Clark roule à l’avant du groupe. Depuis la place passager, je fixe mon 28 mm sur mon Nikon. Au fil des virées à moto, je prends de la confiance. Dans les virages serrés, alors que les motos penchent, je me retourne, appareil en main et photographie le reste du groupe, sous les yeux des automobilistes me prenant pour un fou. Avec ces étendues sauvages les Etats Unis sont incontestablement l’un des plus beaux pays au monde, m’offrant un cadre magnifique pour mes photos. Clark est un bon motard et garde la moto stable, je récupère de bonnes images. Entre deux photos, je prends aussi le temps de profiter de l’instant. Ce n’est pas tous les jours que l’on passe une journée en Harley, le long de l’océan pacifique par 25 degrés, escorté par 15 motards en écoutant Creedence Clearwater Revival dans son casque…

Je photographie aussi les Cruisers dans leur vie quotidienne : lors de soirées à leur bar « le Loft”, pendant leurs visites aux autres bikers gays, comme les Satyrs de Los Angeles, durant leurs barbecues… S’habituant à ma présence, les membres se confient peu à peu.
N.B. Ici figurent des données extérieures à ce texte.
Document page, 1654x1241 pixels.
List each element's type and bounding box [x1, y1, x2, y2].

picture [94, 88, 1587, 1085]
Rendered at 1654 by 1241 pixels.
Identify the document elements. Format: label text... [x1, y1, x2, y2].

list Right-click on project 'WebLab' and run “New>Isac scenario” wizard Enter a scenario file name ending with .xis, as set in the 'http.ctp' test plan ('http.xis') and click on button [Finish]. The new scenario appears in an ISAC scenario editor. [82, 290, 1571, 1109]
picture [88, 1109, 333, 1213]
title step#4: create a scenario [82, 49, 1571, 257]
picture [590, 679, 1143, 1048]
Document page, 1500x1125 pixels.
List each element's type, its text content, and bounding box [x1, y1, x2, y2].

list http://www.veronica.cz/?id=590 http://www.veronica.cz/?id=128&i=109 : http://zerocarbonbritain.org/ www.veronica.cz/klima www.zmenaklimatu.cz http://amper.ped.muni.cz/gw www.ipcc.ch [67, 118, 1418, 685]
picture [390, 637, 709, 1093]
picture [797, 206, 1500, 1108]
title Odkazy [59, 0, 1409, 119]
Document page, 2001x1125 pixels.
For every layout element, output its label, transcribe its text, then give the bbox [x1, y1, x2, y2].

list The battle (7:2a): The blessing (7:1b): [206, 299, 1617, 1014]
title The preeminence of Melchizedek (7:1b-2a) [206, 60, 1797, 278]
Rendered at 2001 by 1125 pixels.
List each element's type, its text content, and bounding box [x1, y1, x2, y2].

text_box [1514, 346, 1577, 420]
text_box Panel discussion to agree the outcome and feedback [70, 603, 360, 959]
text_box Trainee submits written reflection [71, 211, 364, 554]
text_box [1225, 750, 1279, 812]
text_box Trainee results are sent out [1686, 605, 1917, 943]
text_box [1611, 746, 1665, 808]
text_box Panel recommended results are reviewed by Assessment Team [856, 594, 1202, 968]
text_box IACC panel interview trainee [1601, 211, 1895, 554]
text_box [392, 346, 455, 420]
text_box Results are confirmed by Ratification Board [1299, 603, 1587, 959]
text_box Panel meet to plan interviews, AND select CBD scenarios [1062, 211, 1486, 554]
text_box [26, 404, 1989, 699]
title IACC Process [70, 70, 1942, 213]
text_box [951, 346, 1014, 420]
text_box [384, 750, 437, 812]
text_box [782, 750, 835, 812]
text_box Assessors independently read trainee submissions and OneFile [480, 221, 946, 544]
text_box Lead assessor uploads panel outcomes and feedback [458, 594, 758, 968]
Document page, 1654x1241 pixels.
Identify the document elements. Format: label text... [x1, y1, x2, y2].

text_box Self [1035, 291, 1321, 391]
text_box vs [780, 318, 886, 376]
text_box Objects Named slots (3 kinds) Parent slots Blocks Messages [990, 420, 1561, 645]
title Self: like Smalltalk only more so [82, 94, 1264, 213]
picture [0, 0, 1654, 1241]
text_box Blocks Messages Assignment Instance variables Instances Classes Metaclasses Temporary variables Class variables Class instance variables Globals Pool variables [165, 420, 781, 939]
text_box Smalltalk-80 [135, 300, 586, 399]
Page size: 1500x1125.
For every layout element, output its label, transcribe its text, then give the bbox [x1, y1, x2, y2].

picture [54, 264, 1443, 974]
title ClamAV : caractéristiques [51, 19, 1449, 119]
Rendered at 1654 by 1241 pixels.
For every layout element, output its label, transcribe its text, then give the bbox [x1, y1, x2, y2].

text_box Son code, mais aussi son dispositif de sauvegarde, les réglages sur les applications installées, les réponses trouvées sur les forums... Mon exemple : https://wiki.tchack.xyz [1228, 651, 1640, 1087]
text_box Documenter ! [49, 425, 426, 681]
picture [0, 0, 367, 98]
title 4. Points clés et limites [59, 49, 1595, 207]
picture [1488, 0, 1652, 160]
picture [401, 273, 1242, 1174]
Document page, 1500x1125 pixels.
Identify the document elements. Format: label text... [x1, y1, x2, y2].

Certains ont décidé de quitter leurs Etats d’origine comme le Texas pour venir vivre pleinement leur homosexualité ici en Californie. D’autres ont dû quitter leur famille après leur coming out. 

Peu habitué aux us et coutumes de la communauté gay, je découvre alors un tout nouveau monde. Grâce à notre relation de confiance, mes photos s’améliorent. J’obtiens de meilleurs portraits, je capte des moments intimes, les Cruisers ne font plus attention à mon appareil photo.



Pour autant, tout n’est pas rose. Suite à une tempête de sable dans le désert de Jacumba à moto, le miroir de mon Nikon se bloque. Plus d’appareil pendant 2 semaines. J’emprunte alors le vieux Panasonic d’un ami et continue tant bien que mal de travailler. Lors d’une sortie dans les montagnes, des rafales à 80 km/h font tanguer la moto et je me vois déjà glisser sur le bitume (heureusement que mon pilote, Clark, sait faire preuve de sang froid). Les carnets de notes s’enchaînent, les cartes SD aussi. Je me demande comment je vais réussir à synthétiser tout cela et surtout, à qui proposer et vendre le sujet.

Finalement, Technikart et Garçons magazine se montrent intéressés. Le sujet est publié en mai et septembre 2017 pour le plus grand plaisir des Cruisers, fiers de voir leurs portraits dans la presse française. Lors de ma dernière soirée avec eux, ils m’offrent la casquette et le tee shirt du club qui trônent aujourd’hui fièrement à côté de mon lit à Paris.